Search the entries below for "lines". Report each line where it occurs.

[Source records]
---------------

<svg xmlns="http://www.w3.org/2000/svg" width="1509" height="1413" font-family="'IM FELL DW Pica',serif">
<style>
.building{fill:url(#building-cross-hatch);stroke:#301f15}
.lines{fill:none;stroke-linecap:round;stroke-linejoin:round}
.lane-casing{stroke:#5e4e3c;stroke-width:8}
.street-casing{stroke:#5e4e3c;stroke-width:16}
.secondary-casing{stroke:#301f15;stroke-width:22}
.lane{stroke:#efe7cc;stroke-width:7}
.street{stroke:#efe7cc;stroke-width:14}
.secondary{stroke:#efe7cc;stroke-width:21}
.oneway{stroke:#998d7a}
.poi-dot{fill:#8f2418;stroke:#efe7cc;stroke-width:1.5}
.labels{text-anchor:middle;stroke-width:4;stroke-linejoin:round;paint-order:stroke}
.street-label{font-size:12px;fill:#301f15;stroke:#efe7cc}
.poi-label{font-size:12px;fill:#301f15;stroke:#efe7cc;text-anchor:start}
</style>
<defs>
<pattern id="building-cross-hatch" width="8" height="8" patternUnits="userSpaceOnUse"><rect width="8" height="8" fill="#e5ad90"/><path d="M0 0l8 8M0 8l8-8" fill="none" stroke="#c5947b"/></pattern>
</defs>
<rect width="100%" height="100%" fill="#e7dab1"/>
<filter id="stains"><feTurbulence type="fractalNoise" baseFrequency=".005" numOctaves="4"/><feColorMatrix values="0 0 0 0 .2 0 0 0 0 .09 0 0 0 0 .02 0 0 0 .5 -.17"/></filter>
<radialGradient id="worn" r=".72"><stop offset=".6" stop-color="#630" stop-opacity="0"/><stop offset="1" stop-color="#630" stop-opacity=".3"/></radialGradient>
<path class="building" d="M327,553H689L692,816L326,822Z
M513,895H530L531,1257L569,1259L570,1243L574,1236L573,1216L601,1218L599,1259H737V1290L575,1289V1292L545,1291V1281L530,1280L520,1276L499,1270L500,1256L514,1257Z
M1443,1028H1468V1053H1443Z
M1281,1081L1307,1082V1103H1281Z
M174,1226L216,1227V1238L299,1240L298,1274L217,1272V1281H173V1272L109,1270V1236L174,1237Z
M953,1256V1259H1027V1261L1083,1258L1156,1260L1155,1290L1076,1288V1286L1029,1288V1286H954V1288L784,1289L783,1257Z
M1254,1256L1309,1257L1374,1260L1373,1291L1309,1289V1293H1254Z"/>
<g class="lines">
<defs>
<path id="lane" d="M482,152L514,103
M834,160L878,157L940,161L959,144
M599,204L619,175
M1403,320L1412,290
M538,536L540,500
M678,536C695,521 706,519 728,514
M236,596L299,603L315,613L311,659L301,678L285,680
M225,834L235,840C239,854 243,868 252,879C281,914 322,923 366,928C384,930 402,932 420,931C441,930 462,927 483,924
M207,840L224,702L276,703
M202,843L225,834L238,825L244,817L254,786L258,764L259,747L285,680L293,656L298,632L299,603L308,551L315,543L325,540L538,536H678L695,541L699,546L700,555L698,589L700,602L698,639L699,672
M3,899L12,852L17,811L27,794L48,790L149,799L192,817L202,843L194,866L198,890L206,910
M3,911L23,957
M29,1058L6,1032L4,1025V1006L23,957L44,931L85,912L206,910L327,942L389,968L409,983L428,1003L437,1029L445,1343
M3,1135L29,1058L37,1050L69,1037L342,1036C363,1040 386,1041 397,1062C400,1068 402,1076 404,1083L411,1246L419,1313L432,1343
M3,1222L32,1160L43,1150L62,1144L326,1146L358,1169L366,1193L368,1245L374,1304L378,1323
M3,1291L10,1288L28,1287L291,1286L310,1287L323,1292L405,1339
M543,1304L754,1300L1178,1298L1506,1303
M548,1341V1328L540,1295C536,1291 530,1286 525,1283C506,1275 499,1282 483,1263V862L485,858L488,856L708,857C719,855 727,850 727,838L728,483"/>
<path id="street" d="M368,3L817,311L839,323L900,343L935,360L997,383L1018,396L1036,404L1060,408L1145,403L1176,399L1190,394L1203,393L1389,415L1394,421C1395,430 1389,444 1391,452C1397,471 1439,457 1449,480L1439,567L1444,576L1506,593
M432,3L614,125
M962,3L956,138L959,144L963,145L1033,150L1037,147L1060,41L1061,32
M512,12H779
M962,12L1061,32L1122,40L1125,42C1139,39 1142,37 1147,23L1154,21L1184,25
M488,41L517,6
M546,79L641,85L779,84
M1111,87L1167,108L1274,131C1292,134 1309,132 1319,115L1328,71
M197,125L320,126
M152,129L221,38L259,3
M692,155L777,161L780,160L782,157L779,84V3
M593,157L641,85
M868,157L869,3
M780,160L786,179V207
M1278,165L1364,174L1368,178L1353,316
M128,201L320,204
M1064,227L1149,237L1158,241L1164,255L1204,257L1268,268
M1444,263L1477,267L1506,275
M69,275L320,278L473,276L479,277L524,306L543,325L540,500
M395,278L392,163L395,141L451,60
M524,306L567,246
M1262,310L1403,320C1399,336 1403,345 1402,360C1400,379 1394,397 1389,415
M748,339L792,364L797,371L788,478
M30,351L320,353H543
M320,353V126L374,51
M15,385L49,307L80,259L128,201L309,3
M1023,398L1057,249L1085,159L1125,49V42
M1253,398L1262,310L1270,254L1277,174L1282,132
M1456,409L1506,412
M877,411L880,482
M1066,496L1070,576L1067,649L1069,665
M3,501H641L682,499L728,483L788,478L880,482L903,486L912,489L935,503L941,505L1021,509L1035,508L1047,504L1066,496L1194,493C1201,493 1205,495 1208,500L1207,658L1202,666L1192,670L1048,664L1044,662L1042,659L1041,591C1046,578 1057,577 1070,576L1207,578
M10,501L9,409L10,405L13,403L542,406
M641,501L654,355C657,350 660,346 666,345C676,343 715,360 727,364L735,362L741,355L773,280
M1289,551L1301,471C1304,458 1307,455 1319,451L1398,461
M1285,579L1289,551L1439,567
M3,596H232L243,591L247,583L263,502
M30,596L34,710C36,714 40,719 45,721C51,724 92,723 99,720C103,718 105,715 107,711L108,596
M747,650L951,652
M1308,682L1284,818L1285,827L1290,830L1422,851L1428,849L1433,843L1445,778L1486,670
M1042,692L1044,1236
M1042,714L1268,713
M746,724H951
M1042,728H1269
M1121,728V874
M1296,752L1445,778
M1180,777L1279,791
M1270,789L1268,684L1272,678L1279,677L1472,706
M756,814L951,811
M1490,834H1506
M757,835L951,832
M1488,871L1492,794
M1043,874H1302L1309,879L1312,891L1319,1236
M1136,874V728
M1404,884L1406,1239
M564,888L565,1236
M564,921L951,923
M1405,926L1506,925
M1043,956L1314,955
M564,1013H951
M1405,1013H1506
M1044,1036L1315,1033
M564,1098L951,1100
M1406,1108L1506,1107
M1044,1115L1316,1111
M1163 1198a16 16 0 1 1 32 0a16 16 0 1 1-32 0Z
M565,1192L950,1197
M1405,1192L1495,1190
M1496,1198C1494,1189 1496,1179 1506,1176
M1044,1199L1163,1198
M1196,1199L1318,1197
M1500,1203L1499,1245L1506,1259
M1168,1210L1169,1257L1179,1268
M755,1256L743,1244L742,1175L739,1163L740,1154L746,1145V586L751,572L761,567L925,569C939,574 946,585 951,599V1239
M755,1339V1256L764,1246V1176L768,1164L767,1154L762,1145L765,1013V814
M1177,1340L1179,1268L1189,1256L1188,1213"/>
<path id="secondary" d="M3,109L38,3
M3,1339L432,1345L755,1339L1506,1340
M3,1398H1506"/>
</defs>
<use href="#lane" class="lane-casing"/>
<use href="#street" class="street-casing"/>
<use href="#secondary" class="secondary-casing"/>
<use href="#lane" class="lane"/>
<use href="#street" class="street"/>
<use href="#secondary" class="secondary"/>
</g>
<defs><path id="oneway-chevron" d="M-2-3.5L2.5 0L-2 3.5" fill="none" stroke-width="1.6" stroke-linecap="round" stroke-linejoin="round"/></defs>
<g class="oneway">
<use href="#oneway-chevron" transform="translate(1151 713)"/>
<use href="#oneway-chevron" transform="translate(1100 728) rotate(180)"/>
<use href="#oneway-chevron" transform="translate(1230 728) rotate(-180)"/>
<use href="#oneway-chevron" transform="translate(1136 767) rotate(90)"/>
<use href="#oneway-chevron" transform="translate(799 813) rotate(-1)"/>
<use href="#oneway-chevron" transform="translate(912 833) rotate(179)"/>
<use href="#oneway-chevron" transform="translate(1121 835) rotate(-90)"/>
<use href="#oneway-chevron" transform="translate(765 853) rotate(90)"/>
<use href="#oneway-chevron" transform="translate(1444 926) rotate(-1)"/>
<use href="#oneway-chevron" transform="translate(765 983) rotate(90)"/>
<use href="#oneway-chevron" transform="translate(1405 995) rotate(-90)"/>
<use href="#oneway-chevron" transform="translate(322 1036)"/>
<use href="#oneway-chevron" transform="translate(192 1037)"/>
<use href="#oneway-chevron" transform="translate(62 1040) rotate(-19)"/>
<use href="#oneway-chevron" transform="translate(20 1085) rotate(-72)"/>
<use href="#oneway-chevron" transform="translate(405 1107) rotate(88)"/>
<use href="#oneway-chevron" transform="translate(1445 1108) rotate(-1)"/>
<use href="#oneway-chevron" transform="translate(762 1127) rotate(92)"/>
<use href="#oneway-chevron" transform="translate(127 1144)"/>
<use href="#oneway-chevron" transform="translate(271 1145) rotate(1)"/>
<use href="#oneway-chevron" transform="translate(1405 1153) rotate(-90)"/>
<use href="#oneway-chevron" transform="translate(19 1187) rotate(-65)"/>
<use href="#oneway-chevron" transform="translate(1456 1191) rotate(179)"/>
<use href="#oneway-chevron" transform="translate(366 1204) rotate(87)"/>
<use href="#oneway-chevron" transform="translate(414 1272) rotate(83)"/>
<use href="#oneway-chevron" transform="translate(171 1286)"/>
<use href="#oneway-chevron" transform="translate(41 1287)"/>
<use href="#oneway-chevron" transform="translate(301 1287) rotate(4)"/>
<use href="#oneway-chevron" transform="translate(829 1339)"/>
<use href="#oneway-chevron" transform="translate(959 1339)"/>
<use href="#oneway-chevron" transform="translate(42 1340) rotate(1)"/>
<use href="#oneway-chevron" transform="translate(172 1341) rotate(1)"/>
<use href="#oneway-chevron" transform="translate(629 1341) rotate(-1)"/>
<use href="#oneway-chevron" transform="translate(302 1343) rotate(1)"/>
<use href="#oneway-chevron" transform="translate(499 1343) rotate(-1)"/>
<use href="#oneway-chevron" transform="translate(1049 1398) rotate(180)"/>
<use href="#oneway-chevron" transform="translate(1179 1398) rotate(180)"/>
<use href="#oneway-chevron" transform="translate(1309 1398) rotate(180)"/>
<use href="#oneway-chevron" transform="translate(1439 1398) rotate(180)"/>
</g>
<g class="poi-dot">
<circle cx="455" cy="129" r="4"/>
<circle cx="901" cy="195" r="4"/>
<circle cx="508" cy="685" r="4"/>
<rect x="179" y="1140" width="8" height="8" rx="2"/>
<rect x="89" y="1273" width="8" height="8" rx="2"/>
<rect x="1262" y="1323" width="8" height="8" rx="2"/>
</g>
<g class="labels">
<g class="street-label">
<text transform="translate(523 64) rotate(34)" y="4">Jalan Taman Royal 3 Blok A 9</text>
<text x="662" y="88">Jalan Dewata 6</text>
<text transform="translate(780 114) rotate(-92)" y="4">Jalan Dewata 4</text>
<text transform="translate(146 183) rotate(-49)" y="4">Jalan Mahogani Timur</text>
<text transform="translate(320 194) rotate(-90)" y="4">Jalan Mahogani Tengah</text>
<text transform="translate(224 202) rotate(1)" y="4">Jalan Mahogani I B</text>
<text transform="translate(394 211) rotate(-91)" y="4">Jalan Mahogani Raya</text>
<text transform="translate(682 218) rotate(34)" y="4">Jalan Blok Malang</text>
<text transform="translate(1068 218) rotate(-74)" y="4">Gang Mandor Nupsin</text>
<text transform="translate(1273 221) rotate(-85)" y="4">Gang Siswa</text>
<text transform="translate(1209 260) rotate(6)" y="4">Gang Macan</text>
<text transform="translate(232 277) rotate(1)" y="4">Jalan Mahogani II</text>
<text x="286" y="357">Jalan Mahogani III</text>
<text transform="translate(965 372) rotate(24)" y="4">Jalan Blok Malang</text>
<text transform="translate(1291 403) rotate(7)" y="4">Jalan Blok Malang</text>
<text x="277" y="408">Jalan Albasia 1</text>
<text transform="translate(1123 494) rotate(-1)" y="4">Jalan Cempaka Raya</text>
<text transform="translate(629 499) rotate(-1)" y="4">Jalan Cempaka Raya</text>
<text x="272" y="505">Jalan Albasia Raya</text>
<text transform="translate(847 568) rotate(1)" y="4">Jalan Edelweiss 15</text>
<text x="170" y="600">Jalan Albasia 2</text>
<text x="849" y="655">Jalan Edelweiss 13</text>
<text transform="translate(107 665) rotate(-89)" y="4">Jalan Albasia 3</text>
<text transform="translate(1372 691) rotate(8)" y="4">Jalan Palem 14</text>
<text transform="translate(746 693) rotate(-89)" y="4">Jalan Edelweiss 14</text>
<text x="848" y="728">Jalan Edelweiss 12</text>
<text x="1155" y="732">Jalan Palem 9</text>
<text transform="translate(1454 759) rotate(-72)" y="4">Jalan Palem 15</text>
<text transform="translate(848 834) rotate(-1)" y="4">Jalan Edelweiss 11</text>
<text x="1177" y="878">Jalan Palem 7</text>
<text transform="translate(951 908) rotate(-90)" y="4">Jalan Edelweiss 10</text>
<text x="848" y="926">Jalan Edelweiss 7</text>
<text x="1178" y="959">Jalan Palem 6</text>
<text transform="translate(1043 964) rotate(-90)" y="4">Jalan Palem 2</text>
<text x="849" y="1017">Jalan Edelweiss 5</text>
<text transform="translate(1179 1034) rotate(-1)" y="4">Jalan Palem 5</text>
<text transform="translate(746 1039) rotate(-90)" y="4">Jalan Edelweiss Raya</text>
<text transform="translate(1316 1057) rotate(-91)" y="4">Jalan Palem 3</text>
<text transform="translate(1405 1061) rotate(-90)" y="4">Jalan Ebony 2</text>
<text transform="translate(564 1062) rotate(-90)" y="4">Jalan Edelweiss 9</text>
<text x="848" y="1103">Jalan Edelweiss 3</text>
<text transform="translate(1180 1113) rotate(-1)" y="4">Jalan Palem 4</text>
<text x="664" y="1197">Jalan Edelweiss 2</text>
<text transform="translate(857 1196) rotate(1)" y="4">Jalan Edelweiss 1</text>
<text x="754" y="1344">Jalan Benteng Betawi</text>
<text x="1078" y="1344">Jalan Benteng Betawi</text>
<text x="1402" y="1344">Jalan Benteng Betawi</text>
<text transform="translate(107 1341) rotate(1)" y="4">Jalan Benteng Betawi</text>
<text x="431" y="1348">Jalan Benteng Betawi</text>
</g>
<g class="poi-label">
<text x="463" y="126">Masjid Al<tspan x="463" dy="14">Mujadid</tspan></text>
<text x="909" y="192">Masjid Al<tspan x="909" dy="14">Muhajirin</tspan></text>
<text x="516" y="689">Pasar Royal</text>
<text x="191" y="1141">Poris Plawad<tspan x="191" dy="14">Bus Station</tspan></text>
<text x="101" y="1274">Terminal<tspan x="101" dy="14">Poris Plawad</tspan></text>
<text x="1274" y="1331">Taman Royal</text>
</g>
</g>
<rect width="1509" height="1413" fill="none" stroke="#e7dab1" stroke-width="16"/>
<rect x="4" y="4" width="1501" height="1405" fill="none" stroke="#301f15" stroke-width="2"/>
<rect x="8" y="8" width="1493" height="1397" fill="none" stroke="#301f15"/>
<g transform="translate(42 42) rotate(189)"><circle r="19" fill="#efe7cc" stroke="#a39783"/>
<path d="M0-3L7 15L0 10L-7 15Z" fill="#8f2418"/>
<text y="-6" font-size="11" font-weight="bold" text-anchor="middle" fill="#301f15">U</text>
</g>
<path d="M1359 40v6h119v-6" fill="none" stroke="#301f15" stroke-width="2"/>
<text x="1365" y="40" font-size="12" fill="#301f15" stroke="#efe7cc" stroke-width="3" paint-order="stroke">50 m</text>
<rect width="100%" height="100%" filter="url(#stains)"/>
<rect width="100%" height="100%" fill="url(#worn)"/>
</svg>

---------------

### Answer area
.lines{fill:none;stroke-linecap:round;stroke-linejoin:round}
<g class="lines">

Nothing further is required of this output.